No10 on Wednesday dismissed claims that Boris Johnson is the victim of a politically-motivated stitch-up over new claims of Covid rule breaches.
Downing Street also stressed that Rishi Sunak had no involvement in a decision to refer the former Prime Minister to police over the fresh allegations.
Asked whether civil servants or ministers are involved in a stitch-up on the issue, the Prime Minister’s official spokesman told reporters: "No. I think you have seen details set out by the Cabinet Office on this.
"To be clear, we have not seen the information or material in question. That would not be right. Nor has the Prime Minister.
"No 10 and ministers have no involvement in this process and were only made aware after the police had been contacted."
Earlier, a Cabinet minister said civil servants would have come under fire if they had “sat” on documents which they passed to police about more alleged Covid rule breaches by Mr Johnson.
But Justice Secretary Alex Chalk also stopped short of rejecting allegations of a Civil Service “stitch-up” against the ex-PM, as claimed by his allies.
Speaking on LBC Radio, said: “There is a Covid inquiry taking place.
“In the course of that, documentation has to be scrubbed or reviewed by lawyers to ensure it can be disclosed in the normal way.
“Material came to light which was passed to the Civil Service.
“The Civil Service considered that in accordance with their code and with no ministerial intervention, I want to make that absolutely clear, that was then passed to the police.
“From the Civil Service’s point of view if they had sat on it and suppressed it, people would have criticised them, if they passed it on that will raise questions as well.
“Ultimately, whether it was the right judgement to do it turns on what is in those documents and I’ve not seen those documents so it’s very difficult to make a judgement.
“So, I’m afraid this has just got to take its course in the normal way.”
Pressed earlier on GB NEws on whether he accepted that it was a stitch-up by the Civil Service, as claimed by Mr Johnson’s allies, he explained: “It’s not a question of not accepting it.
“It’s simply I can’t reach a view either way.
“What will have happened is the material will have been passed to the Civil Service.
“Once they have seen it, they can’t unsee it so they have got to make a decision in accordance with the Civil Service code, whether to sit on it, whether to suppress it, and no doubt someone would criticise them for that, or whether to pass it to police.
“But the decision about whether that was the right or the wrong thing will be determined by what was in it, what the documents said.
“We just have to play it’s course.”
Mr Johnson has been reported to the police by the Cabinet Office over fresh claims that he may have broken lockdown rules during the pandemic.
Information has been passed to two forces over alleged visits from the former prime minister’s friends to Chequers as well as potential breaches within Downing Street, The Times reported.
The Metropolitan Police said it was “currently assessing” details it had received relating to incidents between June 2020 and May 2021.
A spokesman for Mr Johnson said: “Some abbreviated entries in Mr Johnson’s official diary were queried by Cabinet Office during preparation for the Covid inquiry.
“Following an examination of the entries, Mr Johnson’s lawyers wrote to the Cabinet Office and Privileges Committee explaining that the events were lawful and were not breaches of any Covid regulations.”
It was also suggested the move was “politically motivated” and the former prime minister had been given no notice of the report.
The Cabinet Office said: “Information came to light during the process of preparing evidence for submission to the Covid inquiry.
“It was identified as part of the normal disclosure review of potentially relevant documents being undertaken by the legal team for inquiry witnesses.
“In line with obligations in the Civil Service Code, this material has been passed to the relevant authorities and it is now a matter for them.”
The Metropolitan Police said: “We are in receipt of information from the Cabinet Office passed to us on May 19 2023, which we are currently assessing. It relates to potential breaches of the health protection regulations between June 2020 and May 2021 at Downing Street.”

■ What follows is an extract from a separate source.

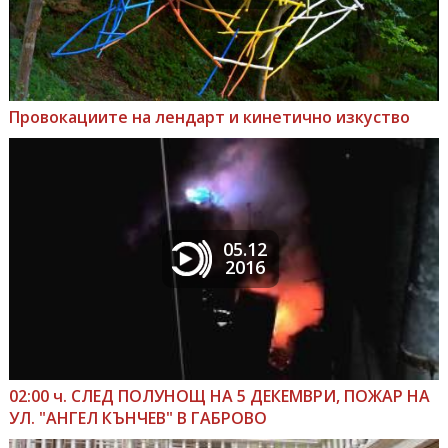
Провокациите на лендарт и кинетично изкуство
05.12
2016
02:00 ч. СЛЕД ПОЛУНОЩ НА 5 ДЕКЕМВРИ, ПОЖАР НА
УЛ. "АНГЕЛ КЪНЧЕВ" В ГАБРОВО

In a statement given to The Times, Thames Valley Police also confirmed they were looking into a report of potential breaches of the rules at Chequers.
They told the paper: “On Thursday we received a report of potential breaches of the health protection regulations between June 2020 and May 2021 at Chequers, Buckinghamshire. We are currently assessing this information.”
It comes as the Commons privileges committee investigates whether Mr Johnson misled Parliament over lockdown-breaking at No10.
The committee is due to report next month. If it recommends suspending the prime minister for more than 10 days he could face a by-election for his west London seat.
Labour called for taxpayer-funded legal support for Mr Johnson’s participation in the partygate inquiry to come to an end and said he had “serious questions to answer".
“I just believe it's wrong that the taxpayer is continuing to fund Boris Johnson's legal defence here. Rishi Sunak should bring that to an end," shadow education secretary Bridget Phillipson said.
The Government's bill for Mr Johnson's legal fees in the committee’s investigation is an estimated £222,000.